We need more data and I've made a request for all the vote data for all precincts for the USA. I also reached out to the GOP and DNC to get voter registrations in the same format.

I will return with the data and the crunching. I will be stepping back from the discussion as I do not think anything more can come from it.

Back soon.

homage-admin commented 3 years ago

@testes-t I agree this Benford stuff is bunk. Check this out: https://github.com/stunnashades/ga-discrepancies/blob/main/report.md . Not a smoking gun, but interesting

chavenor commented 3 years ago

@testes-t I agree this Benford stuff is bunk. Check this out: https://github.com/stunnashades/ga-discrepancies/blob/main/report.md . Not a smoking gun, but interesting

Damit you guys have to pull me back in. @stunnashades do I have this right?

Everything below can't be true. I'm super curious to see how Biden found his path to victory.

Ok I'm going to sip tea back in time.

ghost commented 3 years ago

@testes-t I agree this Benford stuff is bunk. Check this out: https://github.com/stunnashades/ga-discrepancies/blob/main/report.md . Not a smoking gun, but interesting

In the charts at the bottom we can see what I have previously pointed out for Allegheny and Chicago: There are two clusters. Questions:

  1. Why are there two clusters?
  2. One of the clusters is strangely consistent at about 93-95% Biden vote regardless of turnout. Why?
  3. Why isn't there a single data point at 97-98% for 2020 when the cluster at 93-95% is just next to it?
snex commented 3 years ago

Can people please stop abusing the Issues section of a github project to try to discuss things that are not related to that project? If people are posting false information on a website, go debate with them on that website or open issues on the github hosting that code. This project has nothing to do with that.

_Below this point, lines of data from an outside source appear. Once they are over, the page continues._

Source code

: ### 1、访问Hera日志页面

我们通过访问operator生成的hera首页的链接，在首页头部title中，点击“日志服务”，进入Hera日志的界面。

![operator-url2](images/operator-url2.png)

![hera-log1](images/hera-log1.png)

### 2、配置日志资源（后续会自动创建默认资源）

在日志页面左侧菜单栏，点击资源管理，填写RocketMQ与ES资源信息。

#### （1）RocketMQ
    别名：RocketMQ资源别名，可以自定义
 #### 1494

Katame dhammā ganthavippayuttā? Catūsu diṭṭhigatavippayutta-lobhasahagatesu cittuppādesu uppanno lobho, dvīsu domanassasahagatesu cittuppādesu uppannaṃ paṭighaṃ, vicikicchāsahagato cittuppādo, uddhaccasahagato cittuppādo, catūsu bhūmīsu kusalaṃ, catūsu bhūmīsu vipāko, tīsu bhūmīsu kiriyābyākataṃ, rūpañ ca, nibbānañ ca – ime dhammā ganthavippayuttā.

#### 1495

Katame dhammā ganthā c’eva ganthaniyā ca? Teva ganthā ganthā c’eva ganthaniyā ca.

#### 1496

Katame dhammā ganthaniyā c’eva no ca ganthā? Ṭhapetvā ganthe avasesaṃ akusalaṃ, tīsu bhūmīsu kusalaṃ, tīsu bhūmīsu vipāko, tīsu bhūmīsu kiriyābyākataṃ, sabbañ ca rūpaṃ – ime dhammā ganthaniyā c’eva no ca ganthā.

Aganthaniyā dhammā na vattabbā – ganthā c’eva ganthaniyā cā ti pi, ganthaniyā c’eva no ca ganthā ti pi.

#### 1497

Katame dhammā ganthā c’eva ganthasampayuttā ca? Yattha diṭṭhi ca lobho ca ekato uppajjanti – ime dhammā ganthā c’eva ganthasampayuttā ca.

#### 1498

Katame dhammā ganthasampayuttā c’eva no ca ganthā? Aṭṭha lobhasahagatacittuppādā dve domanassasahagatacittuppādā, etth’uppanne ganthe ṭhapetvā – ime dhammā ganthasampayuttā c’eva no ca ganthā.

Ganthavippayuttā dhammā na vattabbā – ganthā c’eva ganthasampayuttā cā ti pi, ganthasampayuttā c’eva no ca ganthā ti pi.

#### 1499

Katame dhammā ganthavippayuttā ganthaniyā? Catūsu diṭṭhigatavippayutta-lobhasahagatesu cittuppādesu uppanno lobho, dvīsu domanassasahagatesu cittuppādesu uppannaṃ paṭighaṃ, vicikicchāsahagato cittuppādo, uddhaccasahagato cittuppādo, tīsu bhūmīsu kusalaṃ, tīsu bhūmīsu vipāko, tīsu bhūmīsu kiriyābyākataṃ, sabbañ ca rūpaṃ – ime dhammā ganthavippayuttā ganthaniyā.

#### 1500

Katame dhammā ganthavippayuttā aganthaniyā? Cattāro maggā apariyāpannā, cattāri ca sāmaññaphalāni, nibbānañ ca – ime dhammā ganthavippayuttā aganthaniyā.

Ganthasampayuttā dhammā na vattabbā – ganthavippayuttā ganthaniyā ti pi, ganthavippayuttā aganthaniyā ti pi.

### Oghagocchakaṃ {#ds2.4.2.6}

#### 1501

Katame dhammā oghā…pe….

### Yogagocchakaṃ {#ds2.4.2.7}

homage-admin commented 3 years ago

@stunnashades do I have this right?

  • Previous 2016 low Trump energy precincts show favoritism to Trump in early voting.
  • While higher 2016 support for Trump early voting dropped by 10%-30%.

Way I'd say it: Trump 2016 had a lot of counties with both high turnout and favoritism. In 2020, those were gone.

Now there's two possibilities. Maybe they had big-orange energy in 2016, and got let down. Or maybe they painted a big fat target on themselves, and there was some f***ky-f***ky this year.

We still don't know - but we might know where to look.

chavenor commented 3 years ago

@frycast and @MechanicalTim I got clarity on the inputs. Your observation of "Straight Vote Republican" vs what I thought was "% of Republicans" in the district was correct. the anomaly alleged isn't such. You are correct.